Researchers create cancer-specific organoid system to study effect of bacteria on immunotherapy

Researchers at the Wake Forest Institute for Regenerative Medicine (WFIRM) are using a tumor organoid system to examine the effect of bacterial-secreted metabolites on specialized immunotherapies (immune checkpoint blockade, a promising cancer treatment) development) to determine why some patients did not respond to treatment or developed resistance over time.

According to Cancer.gov, immune checkpoints are a normal part of the immune system, when proteins on the immune surface are involved Cells called T cells recognize and bind chaperone proteins on other cells, including tumor cells. When this happens, a “turn off” signal is sent to the T cells and prevents the immune system from destroying the cancer cells. Immunotherapy drugs work by preventing the binding and “turning off” the signal from being sent so that the T cells can do their job and kill the cancer cells.

Immune checkpoint blockade therapy has shown promising results in many cancer types, including unresectable advanced stages or metastases triple-negative breast cancer, and was recently approved as a promising treatment. However, clinical data show that approximately 40% of breast cancer patients do not respond to treatment.

“Immune checkpoint blockade immunotherapy is one of the latest and most promising developments in cancer treatment,” Atrium Health said Konstantinos I. Votanopoulos, MD, professor of surgery at Wake Forest Baptist Comprehensive Cancer Center and director of the Wake Forest Organoid Research Center. WFORCE), a joint venture between WFIRM and the Cancer Center. “It can have profound effects on patients who respond; however, the majority of patients either do not respond at all or become resistant to treatment over time, and we need to understand why.”

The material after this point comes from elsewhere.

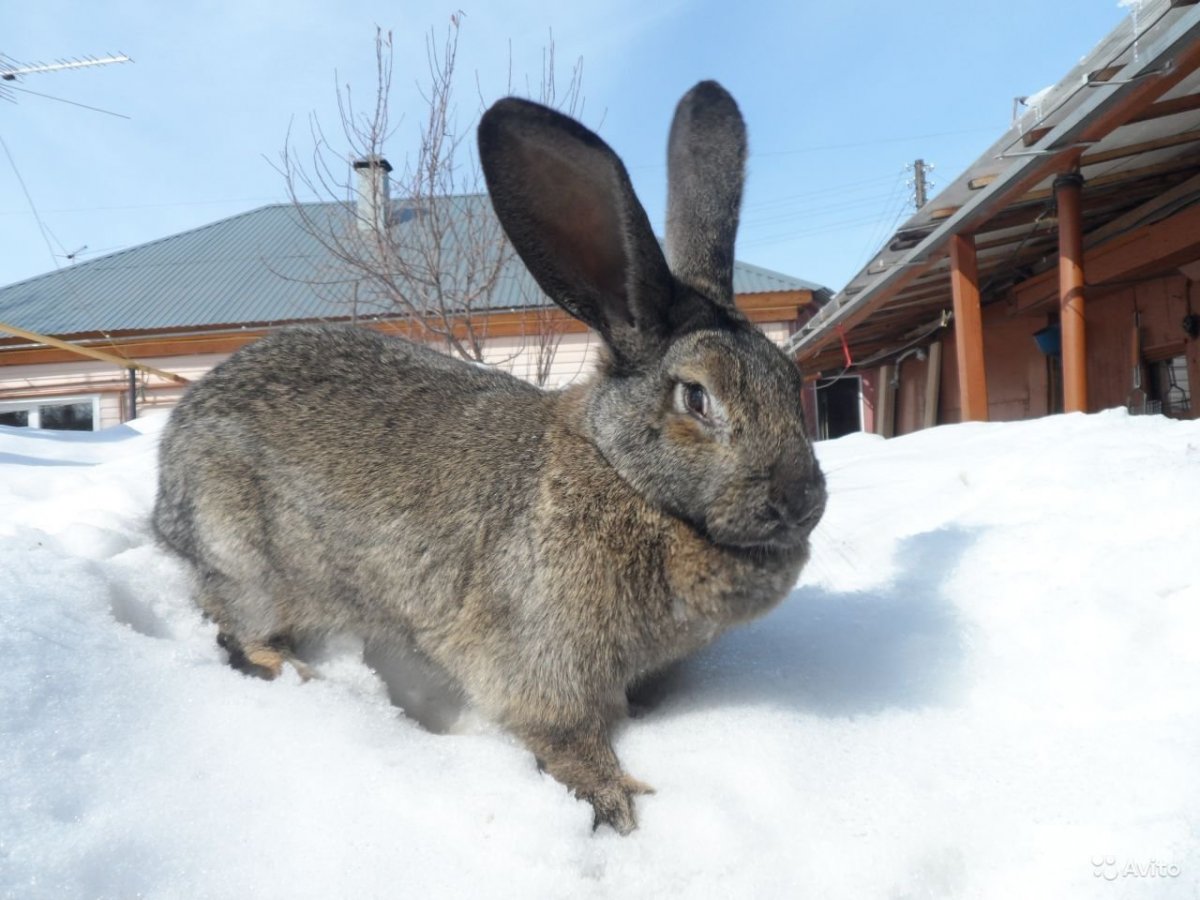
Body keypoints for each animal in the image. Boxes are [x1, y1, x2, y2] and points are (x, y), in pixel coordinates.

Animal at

By integrating patient-derived immune system elements into tumor organoids, “we can now study the unique and complex interactions between the tumor, the immune system, and the microbiome. role,” adds Votanopoulos.

The human microbiome and its role in cancer, especially how it affects Response to therapies, such as immunotherapy, is an emerging area of ​​research interest. The human microbiome is made up of microorganisms – viruses, bacteria and fungi – that exist in the body and support normal physiological functions. It is often described as an invisible system in the human body influenced by the genetics, geography, diet and lifestyle of the human host, and its understanding in the scientific community is still in its infancy.

In this study, recently published in Scientific Reports

, the research team created a new tumor organoid system containing important components of the immune system to study microbiome-related factors that influence immune checkpoint blockade responses. The team was able to show that some of these bacteria release factors (metabolites) that increase the viability of immune cells and alter gene expression, providing the system with a more complete immune response that improves therapeutic efficacy.

Dr. Shay Soker, who leads WFIRM’s organoid research team and is co-director of WFORCE, said results validate immune-enhanced tumors Organoid systems serve as physiological replicas, representing the in vivo state of the tumor microenvironment.

“Further understanding of the relationship between specific bacterial metabolites and overall response to immune checkpoint blockade can be used to drive positive potential outcomes,” Soker said. “Procedures such as fecal transfer or dietary modification can also be effective in inducing a more therapeutically beneficial microbiome.”

Soker and Votanopoulos say More data are needed to determine the relationship between these receptors, bacterial metabolites and therapeutic response. Further use of this model with patient-derived cells will help demonstrate the full impact of these factors, they add.

“These results suggest that further development of this model will ultimately be important for the design and analysis of future anticancer treatment trials clinical tool,” said WFIRM Director Anthony Atala, MD. “Our goal is to integrate the immune-enhancing tumor organoid platform into the treatment decision-making process to better treat patients.”

Additional co-authors include: Ethan Shelkey, David Oommen, Elizabeth R. Stirling, David R. Soto-Pantoja, Katherine L Cook and Yong Lu. The authors declare no competing interests.